═══ Listed entries

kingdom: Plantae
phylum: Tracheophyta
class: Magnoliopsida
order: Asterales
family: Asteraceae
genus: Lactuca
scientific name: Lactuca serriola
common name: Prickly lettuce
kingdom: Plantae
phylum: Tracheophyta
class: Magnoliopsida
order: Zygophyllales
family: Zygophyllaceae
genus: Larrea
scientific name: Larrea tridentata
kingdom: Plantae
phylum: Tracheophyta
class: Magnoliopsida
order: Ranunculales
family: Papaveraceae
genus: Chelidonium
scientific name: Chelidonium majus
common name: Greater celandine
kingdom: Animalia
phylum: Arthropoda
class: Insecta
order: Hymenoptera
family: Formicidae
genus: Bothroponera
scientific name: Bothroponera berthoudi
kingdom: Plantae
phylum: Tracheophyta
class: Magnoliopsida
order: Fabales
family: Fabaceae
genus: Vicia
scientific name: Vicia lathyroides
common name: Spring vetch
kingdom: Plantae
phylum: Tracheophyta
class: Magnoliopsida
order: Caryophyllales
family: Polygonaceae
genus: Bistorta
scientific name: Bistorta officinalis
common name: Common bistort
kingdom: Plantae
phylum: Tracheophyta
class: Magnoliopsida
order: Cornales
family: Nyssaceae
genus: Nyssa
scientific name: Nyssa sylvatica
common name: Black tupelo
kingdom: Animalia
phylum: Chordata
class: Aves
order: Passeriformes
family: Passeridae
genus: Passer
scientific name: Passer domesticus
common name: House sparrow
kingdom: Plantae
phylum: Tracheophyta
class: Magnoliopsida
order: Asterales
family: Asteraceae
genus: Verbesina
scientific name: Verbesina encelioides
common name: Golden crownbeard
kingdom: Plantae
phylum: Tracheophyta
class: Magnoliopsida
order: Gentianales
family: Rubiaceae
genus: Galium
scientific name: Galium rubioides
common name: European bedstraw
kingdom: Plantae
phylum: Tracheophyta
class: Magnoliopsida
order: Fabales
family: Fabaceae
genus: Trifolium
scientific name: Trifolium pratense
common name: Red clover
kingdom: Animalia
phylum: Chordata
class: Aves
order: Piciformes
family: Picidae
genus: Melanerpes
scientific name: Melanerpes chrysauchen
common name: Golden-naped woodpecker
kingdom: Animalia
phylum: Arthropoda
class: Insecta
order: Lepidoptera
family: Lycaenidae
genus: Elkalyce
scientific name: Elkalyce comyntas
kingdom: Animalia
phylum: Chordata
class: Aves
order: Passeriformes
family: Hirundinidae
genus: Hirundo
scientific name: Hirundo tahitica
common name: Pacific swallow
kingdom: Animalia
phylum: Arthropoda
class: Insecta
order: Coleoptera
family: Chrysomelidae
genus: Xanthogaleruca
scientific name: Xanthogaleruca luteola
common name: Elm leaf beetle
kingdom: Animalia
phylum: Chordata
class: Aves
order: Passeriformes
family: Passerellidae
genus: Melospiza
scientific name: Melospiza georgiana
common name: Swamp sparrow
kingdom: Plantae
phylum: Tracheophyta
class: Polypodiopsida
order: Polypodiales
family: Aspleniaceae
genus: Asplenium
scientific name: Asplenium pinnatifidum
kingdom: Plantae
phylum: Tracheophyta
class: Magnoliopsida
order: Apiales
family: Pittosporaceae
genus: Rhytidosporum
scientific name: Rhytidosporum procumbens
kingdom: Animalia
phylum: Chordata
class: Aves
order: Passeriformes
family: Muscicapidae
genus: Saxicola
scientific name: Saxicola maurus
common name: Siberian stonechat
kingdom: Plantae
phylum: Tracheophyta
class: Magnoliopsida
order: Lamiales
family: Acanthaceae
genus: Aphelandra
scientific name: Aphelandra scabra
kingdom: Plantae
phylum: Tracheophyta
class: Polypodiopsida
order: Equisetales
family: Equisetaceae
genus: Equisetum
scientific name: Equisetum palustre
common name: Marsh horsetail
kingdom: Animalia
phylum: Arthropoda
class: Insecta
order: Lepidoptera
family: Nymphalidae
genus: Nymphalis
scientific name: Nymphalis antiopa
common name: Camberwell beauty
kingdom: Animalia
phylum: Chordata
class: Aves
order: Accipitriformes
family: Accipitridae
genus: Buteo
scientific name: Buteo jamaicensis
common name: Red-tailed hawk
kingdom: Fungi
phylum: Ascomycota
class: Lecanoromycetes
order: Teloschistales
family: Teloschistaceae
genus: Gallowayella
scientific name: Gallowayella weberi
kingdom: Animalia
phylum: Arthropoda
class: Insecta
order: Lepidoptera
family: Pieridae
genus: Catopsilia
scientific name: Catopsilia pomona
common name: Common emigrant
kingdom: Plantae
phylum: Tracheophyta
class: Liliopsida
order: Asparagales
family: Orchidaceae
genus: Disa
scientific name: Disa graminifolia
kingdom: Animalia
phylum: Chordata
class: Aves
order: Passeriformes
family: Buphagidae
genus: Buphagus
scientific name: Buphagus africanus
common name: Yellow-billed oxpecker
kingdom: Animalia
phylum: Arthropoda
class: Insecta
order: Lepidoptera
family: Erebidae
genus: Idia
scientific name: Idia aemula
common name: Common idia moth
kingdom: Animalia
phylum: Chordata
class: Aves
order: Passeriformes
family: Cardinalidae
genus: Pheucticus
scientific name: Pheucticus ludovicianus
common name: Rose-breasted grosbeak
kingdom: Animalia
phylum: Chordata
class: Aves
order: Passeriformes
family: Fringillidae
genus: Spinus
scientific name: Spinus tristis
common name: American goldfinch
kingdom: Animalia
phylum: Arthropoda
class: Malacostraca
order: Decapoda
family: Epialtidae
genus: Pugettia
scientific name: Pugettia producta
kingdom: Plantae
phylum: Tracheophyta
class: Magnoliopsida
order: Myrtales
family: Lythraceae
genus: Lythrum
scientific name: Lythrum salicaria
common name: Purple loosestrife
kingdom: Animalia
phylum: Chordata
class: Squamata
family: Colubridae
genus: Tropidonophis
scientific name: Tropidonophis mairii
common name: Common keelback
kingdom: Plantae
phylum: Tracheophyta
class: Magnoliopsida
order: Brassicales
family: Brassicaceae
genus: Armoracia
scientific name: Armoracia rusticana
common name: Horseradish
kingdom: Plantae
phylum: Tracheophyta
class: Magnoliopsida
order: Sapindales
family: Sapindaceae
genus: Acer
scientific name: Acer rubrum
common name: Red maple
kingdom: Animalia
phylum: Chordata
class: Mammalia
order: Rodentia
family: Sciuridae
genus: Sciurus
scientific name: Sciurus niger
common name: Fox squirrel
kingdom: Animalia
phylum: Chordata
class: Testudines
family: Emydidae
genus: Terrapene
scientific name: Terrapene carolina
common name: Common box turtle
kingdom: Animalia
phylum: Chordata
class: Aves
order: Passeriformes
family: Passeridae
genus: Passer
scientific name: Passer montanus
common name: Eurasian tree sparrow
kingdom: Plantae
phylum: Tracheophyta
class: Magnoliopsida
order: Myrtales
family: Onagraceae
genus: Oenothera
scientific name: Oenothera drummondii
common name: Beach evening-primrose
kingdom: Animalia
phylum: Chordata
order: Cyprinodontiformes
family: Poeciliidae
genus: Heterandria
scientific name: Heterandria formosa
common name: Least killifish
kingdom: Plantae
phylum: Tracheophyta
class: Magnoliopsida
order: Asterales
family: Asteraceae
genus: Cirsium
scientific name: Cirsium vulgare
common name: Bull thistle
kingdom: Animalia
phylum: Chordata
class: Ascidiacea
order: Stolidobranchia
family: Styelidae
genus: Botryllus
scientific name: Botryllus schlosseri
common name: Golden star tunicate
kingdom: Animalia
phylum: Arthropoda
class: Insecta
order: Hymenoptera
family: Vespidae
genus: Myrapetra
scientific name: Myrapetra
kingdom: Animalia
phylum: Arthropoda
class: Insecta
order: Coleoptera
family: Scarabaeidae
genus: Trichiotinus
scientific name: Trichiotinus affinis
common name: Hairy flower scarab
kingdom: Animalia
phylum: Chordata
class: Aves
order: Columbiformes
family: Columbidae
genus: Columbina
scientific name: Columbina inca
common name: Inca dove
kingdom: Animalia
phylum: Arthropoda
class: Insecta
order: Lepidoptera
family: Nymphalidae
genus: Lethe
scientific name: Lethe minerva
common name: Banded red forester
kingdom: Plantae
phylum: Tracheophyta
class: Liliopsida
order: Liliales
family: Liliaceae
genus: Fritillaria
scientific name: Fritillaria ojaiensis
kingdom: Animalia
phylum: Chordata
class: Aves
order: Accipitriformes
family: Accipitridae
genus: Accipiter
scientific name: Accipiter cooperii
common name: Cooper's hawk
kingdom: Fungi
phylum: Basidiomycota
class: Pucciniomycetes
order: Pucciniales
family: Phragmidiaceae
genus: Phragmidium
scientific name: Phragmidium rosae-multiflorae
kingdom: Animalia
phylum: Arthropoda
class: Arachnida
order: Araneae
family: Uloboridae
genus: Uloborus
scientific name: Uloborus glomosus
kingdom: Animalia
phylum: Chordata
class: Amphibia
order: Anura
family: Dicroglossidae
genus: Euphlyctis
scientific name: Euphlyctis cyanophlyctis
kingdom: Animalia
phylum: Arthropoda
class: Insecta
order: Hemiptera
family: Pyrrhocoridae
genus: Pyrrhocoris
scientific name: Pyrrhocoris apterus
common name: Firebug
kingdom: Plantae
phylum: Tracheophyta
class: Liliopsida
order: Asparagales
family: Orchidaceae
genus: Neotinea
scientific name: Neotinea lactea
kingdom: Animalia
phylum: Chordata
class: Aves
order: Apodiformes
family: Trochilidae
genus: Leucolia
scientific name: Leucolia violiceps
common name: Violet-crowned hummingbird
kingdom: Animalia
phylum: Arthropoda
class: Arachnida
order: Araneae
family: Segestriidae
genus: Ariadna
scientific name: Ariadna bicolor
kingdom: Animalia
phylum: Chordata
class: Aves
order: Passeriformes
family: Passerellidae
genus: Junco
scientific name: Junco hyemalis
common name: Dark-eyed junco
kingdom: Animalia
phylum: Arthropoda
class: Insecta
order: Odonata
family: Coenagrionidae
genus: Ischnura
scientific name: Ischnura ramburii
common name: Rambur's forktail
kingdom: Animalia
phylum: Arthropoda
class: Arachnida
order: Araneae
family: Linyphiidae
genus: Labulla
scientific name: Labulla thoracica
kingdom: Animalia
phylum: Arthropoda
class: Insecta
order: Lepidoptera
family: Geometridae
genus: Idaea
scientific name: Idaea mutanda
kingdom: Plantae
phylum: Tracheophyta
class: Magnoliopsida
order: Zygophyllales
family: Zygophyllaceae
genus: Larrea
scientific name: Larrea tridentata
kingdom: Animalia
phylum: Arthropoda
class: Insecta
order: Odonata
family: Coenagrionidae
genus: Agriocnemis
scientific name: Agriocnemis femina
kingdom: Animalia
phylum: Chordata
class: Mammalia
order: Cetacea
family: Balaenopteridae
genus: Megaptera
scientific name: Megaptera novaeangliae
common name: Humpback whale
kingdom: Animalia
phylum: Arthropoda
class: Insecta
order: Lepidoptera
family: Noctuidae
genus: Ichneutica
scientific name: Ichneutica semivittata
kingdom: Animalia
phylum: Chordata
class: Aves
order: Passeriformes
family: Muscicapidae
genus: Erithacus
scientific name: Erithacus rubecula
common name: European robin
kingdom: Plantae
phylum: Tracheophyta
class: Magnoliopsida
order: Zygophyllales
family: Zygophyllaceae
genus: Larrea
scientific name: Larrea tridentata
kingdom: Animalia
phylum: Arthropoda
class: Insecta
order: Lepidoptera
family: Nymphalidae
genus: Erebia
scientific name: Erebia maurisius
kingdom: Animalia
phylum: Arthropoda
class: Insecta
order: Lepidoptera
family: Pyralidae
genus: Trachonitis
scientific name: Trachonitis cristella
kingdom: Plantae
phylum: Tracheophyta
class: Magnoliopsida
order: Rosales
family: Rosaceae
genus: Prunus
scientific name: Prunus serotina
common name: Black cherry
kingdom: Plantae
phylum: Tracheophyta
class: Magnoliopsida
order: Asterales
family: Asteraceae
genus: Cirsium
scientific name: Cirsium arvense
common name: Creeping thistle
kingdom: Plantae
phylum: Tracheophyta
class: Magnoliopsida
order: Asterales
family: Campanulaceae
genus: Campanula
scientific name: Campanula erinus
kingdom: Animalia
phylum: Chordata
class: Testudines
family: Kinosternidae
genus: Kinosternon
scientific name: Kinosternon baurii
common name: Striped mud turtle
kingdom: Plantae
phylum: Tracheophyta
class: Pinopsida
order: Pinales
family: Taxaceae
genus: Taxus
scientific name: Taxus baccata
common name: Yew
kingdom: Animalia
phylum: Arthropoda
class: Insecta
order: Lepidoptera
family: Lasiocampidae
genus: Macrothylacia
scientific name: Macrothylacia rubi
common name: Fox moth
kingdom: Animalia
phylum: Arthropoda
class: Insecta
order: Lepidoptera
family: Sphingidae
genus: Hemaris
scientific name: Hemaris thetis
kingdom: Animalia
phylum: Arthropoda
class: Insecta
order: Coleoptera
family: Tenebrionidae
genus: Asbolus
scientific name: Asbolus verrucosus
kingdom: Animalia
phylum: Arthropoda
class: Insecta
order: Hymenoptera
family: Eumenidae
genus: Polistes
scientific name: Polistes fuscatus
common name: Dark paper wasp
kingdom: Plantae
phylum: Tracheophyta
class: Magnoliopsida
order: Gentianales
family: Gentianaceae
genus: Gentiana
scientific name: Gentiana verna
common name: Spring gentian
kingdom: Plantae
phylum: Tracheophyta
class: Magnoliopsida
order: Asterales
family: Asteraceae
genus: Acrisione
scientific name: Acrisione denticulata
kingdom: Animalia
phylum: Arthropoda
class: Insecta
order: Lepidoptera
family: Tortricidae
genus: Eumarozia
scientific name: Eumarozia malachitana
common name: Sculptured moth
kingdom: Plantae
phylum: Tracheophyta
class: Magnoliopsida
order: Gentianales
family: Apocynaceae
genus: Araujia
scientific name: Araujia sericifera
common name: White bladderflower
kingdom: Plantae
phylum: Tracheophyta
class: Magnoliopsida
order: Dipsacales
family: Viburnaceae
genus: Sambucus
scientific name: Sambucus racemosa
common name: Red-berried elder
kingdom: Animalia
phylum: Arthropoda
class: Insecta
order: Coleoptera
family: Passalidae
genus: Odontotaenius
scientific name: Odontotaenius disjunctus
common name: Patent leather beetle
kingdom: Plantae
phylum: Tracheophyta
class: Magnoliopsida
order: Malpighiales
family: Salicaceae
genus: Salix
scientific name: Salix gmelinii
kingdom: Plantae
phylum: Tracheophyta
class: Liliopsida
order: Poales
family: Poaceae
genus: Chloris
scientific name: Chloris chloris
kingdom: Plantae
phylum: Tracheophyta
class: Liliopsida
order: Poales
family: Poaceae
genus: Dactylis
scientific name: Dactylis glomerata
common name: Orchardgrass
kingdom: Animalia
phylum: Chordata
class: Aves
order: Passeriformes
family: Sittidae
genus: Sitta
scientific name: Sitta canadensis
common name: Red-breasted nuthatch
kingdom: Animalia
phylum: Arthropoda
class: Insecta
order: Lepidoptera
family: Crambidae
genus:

══════

== Written task ==
Arrange the lines above, from the line containing "genus: Trichiotinus" through the line containing "genus: Lethe", as a Markdown table with the columns "No." and "Entry". Give each row a running number and omit any blank lines.

== Full solution ==
| No. | Entry |
|---|---|
| 1 | genus: Trichiotinus |
| 2 | scientific name: Trichiotinus affinis |
| 3 | common name: Hairy flower scarab |
| 4 | kingdom: Animalia |
| 5 | phylum: Chordata |
| 6 | class: Aves |
| 7 | order: Columbiformes |
| 8 | family: Columbidae |
| 9 | genus: Columbina |
| 10 | scientific name: Columbina inca |
| 11 | common name: Inca dove |
| 12 | kingdom: Animalia |
| 13 | phylum: Arthropoda |
| 14 | class: Insecta |
| 15 | order: Lepidoptera |
| 16 | family: Nymphalidae |
| 17 | genus: Lethe |